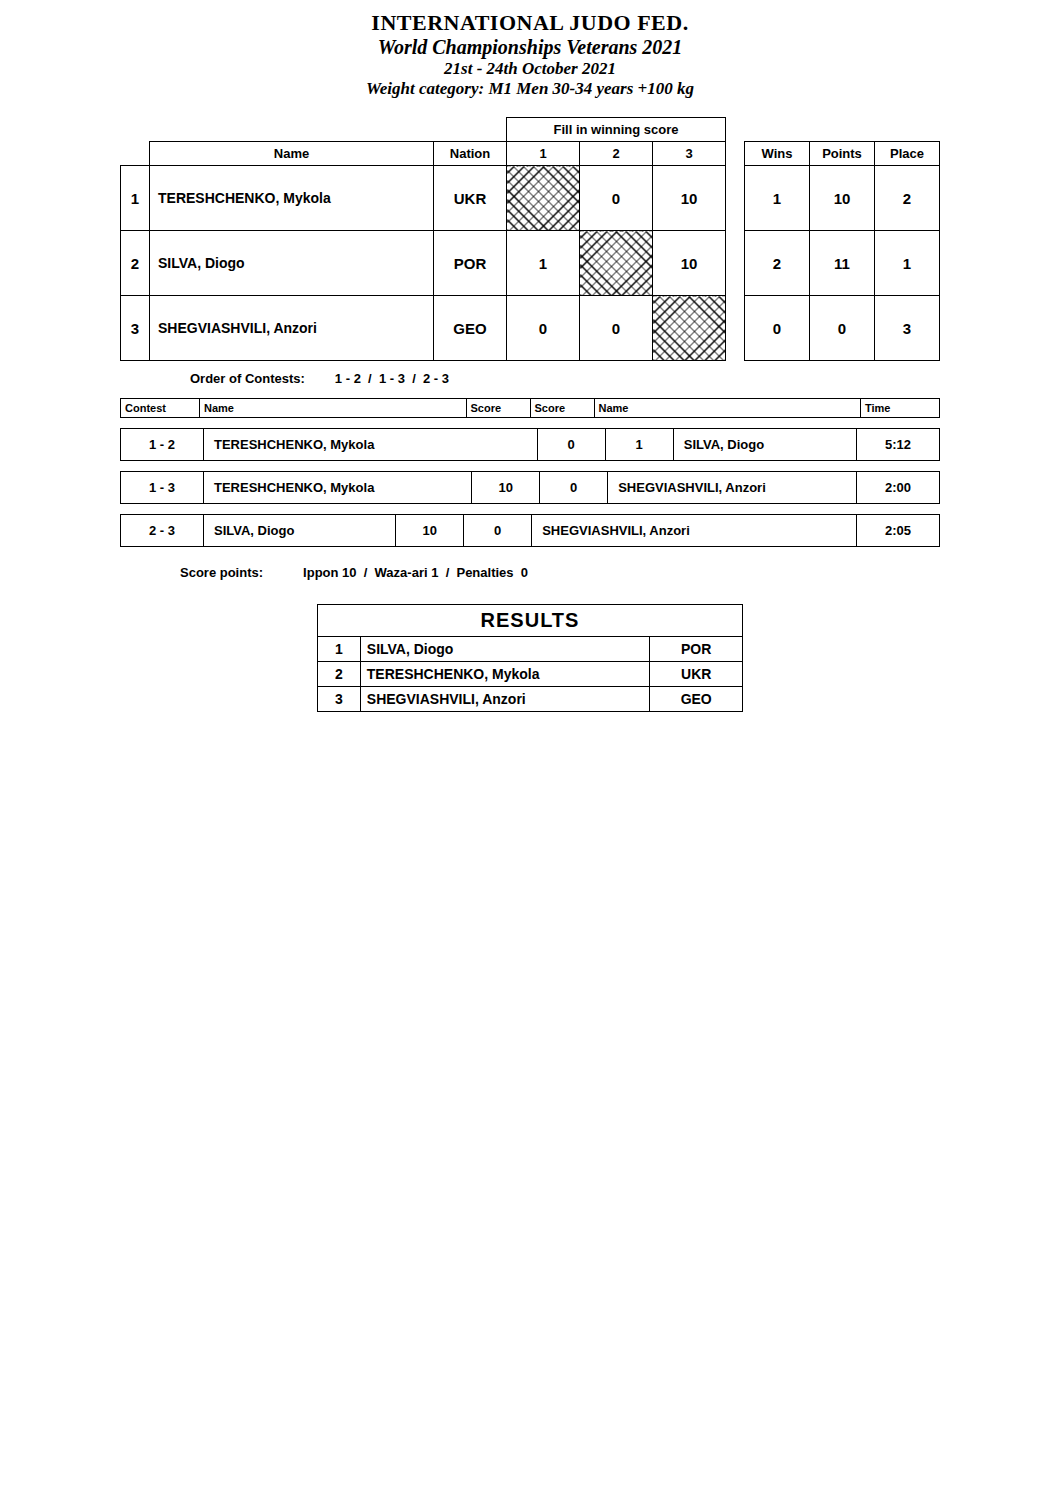INTERNATIONAL JUDO FED.
World Championships Veterans 2021
21st - 24th October 2021
Weight category: M1 Men 30-34 years +100 kg
| | | | Fill in winning score | | | | |
| --- | --- | --- | --- | --- | --- | --- | --- |
| | Name | Nation | 1 | 2 | 3 | | Wins | Points | Place |
| 1 | TERESHCHENKO, Mykola | UKR | | 0 | 10 | | 1 | 10 | 2 |
| 2 | SILVA, Diogo | POR | 1 | | 10 | | 2 | 11 | 1 |
| 3 | SHEGVIASHVILI, Anzori | GEO | 0 | 0 | | | 0 | 0 | 3 |
Order of Contests: 1 - 2 / 1 - 3 / 2 - 3
| Contest | Name | Score | Score | Name | Time |
| --- | --- | --- | --- | --- | --- |
| 1 - 2 | TERESHCHENKO, Mykola | 0 | 1 | SILVA, Diogo | 5:12 |
| 1 - 3 | TERESHCHENKO, Mykola | 10 | 0 | SHEGVIASHVILI, Anzori | 2:00 |
| 2 - 3 | SILVA, Diogo | 10 | 0 | SHEGVIASHVILI, Anzori | 2:05 |
Score points: Ippon 10 / Waza-ari 1 / Penalties 0
| RESULTS |
| --- |
| 1 | SILVA, Diogo | POR |
| 2 | TERESHCHENKO, Mykola | UKR |
| 3 | SHEGVIASHVILI, Anzori | GEO |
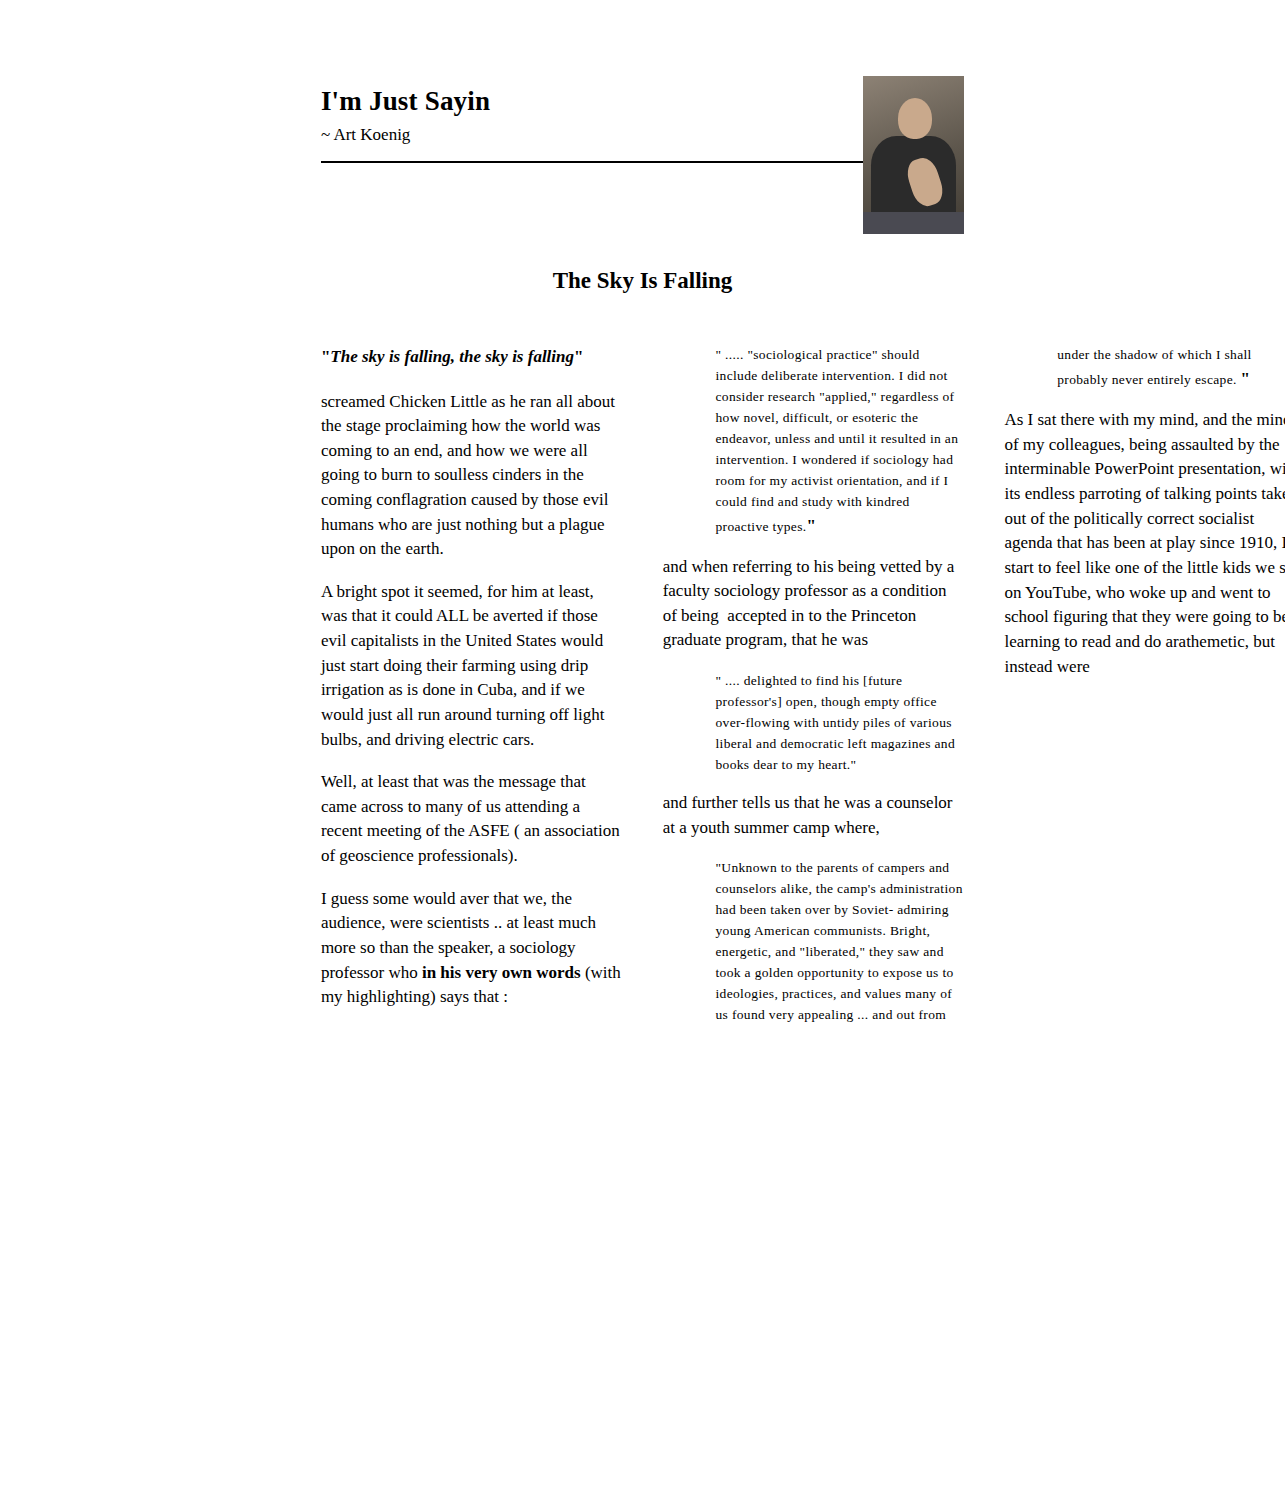I'm Just Sayin
~ Art Koenig
The Sky Is Falling
"The sky is falling, the sky is falling"
screamed Chicken Little as he ran all about the stage proclaiming how the world was coming to an end, and how we were all going to burn to soulless cinders in the coming conflagration caused by those evil humans who are just nothing but a plague upon on the earth.
A bright spot it seemed, for him at least, was that it could ALL be averted if those evil capitalists in the United States would just start doing their farming using drip irrigation as is done in Cuba, and if we would just all run around turning off light bulbs, and driving electric cars.
Well, at least that was the message that came across to many of us attending a recent meeting of the ASFE ( an association of geoscience professionals).
I guess some would aver that we, the audience, were scientists .. at least much more so than the speaker, a sociology professor who in his very own words (with my highlighting) says that :
" ..... "sociological practice" should include deliberate intervention. I did not consider research "applied," regardless of how novel, difficult, or esoteric the endeavor, unless and until it resulted in an intervention. I wondered if sociology had room for my activist orientation, and if I could find and study with kindred proactive types."
and when referring to his being vetted by a faculty sociology professor as a condition of being accepted in to the Princeton graduate program, that he was
" .... delighted to find his [future professor's] open, though empty office over-flowing with untidy piles of various liberal and democratic left magazines and books dear to my heart."
and further tells us that he was a counselor at a youth summer camp where,
"Unknown to the parents of campers and counselors alike, the camp's administration had been taken over by Soviet- admiring young American communists. Bright, energetic, and "liberated," they saw and took a golden opportunity to expose us to ideologies, practices, and values many of us found very appealing ... and out from under the shadow of which I shall probably never entirely escape. "
As I sat there with my mind, and the minds of my colleagues, being assaulted by the interminable PowerPoint presentation, with its endless parroting of talking points taken out of the politically correct socialist agenda that has been at play since 1910, I start to feel like one of the little kids we see on YouTube, who woke up and went to school figuring that they were going to be learning to read and do arathemetic, but instead were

# # # #

Work required →
The lines you return should be those above that contain the word "find", every one of them.

Answer to this task →
" ..... "sociological practice" should include deliberate intervention. I did not consider research "applied," regardless of how novel, difficult, or esoteric the endeavor, unless and until it resulted in an intervention. I wondered if sociology had room for my activist orientation, and if I could find and study with kindred proactive types."
" .... delighted to find his [future professor's] open, though empty office over-flowing with untidy piles of various liberal and democratic left magazines and books dear to my heart."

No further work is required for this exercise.